- **TASK INSTRUCTIONS**:
Return the entries exactly. Images are not part of the copy.

- **DATA SUPPLIED**:
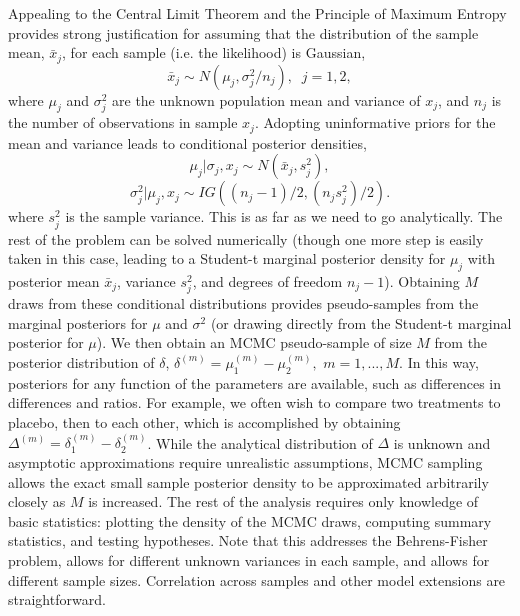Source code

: \documentclass{juliacon}
\begin{document}
Appealing to the Central Limit Theorem and the Principle of Maximum Entropy provides strong justification for assuming that the distribution of the sample mean, $\bar{x}_j$, for each sample (i.e. the likelihood) is Gaussian, 
\begin{equation}
\bar{x}_j \sim N(\mu_j,\sigma_j^2/n_j ), \; \;    j=1,2,
\label{eq:xbar}
\end{equation}
where $\mu_j$ and $\sigma_j^2$ are the unknown population mean and variance of $x_j$, and $n_j$ is the number of observations in sample $x_j$. Adopting uninformative priors for the mean and variance leads to conditional posterior densities,
\begin{equation}
\mu_j | \sigma_j,x_j \sim N(\bar{x}_j, s_j^2),
\label{eq:muj}
\end{equation}
\begin{equation}
\sigma_j^2|\mu_j,x_j \sim IG((n_j-1)/2,(n_js_j^2)/2).
\label{eq:sigmaj}
\end{equation}
where $s_j^2$ is the sample variance. This is as far as we need to go analytically.  The rest of the problem can be solved numerically (though one more step is easily taken in this case, leading to a Student-t marginal posterior density for $\mu_j$ with posterior mean $\bar{x}_j$, variance $s_j^2$, and degrees of freedom $n_j-1$).
\vskip 6pt
Obtaining $M$ draws from these conditional distributions provides pseudo-samples from the marginal posteriors for $\mu$ and $\sigma^2$ (or drawing directly from the Student-t marginal posterior for $\mu$).  We then obtain an MCMC pseudo-sample of size $M$ from the posterior distribution of $\delta$, $\delta^{(m)} = \mu_1^{(m)} - \mu_2^{(m)},$ $m = 1,...,M$.  In this way, posteriors for any function of the parameters are available, such as differences in differences and ratios. For example, we often wish to compare two treatments to placebo, then to each other, which is accomplished by obtaining $\Delta^{(m)} = \delta_1^{(m)} - \delta_2^{(m)}$. While the analytical distribution of $\Delta$ is unknown and asymptotic approximations require unrealistic assumptions,  MCMC sampling allows the exact small sample posterior density to be approximated arbitrarily closely as $M$ is increased. The rest of the analysis requires only knowledge of basic statistics: plotting the density of the MCMC draws, computing summary statistics, and testing hypotheses.   Note that this addresses the Behrens-Fisher problem, allows for different unknown variances in each sample, and allows for different sample sizes.  Correlation across samples and other model extensions are straightforward.
\end{document}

- **SOLUTION TO THE PROBLEM**:
Source code

: \documentclass{juliacon}
\begin{document}
Appealing to the Central Limit Theorem and the Principle of Maximum Entropy provides strong justification for assuming that the distribution of the sample mean, $\bar{x}_j$, for each sample (i.e. the likelihood) is Gaussian, 
\begin{equation}
\bar{x}_j \sim N(\mu_j,\sigma_j^2/n_j ), \; \;    j=1,2,
\label{eq:xbar}
\end{equation}
where $\mu_j$ and $\sigma_j^2$ are the unknown population mean and variance of $x_j$, and $n_j$ is the number of observations in sample $x_j$. Adopting uninformative priors for the mean and variance leads to conditional posterior densities,
\begin{equation}
\mu_j | \sigma_j,x_j \sim N(\bar{x}_j, s_j^2),
\label{eq:muj}
\end{equation}
\begin{equation}
\sigma_j^2|\mu_j,x_j \sim IG((n_j-1)/2,(n_js_j^2)/2).
\label{eq:sigmaj}
\end{equation}
where $s_j^2$ is the sample variance. This is as far as we need to go analytically.  The rest of the problem can be solved numerically (though one more step is easily taken in this case, leading to a Student-t marginal posterior density for $\mu_j$ with posterior mean $\bar{x}_j$, variance $s_j^2$, and degrees of freedom $n_j-1$).
\vskip 6pt
Obtaining $M$ draws from these conditional distributions provides pseudo-samples from the marginal posteriors for $\mu$ and $\sigma^2$ (or drawing directly from the Student-t marginal posterior for $\mu$).  We then obtain an MCMC pseudo-sample of size $M$ from the posterior distribution of $\delta$, $\delta^{(m)} = \mu_1^{(m)} - \mu_2^{(m)},$ $m = 1,...,M$.  In this way, posteriors for any function of the parameters are available, such as differences in differences and ratios. For example, we often wish to compare two treatments to placebo, then to each other, which is accomplished by obtaining $\Delta^{(m)} = \delta_1^{(m)} - \delta_2^{(m)}$. While the analytical distribution of $\Delta$ is unknown and asymptotic approximations require unrealistic assumptions,  MCMC sampling allows the exact small sample posterior density to be approximated arbitrarily closely as $M$ is increased. The rest of the analysis requires only knowledge of basic statistics: plotting the density of the MCMC draws, computing summary statistics, and testing hypotheses.   Note that this addresses the Behrens-Fisher problem, allows for different unknown variances in each sample, and allows for different sample sizes.  Correlation across samples and other model extensions are straightforward.
\end{document}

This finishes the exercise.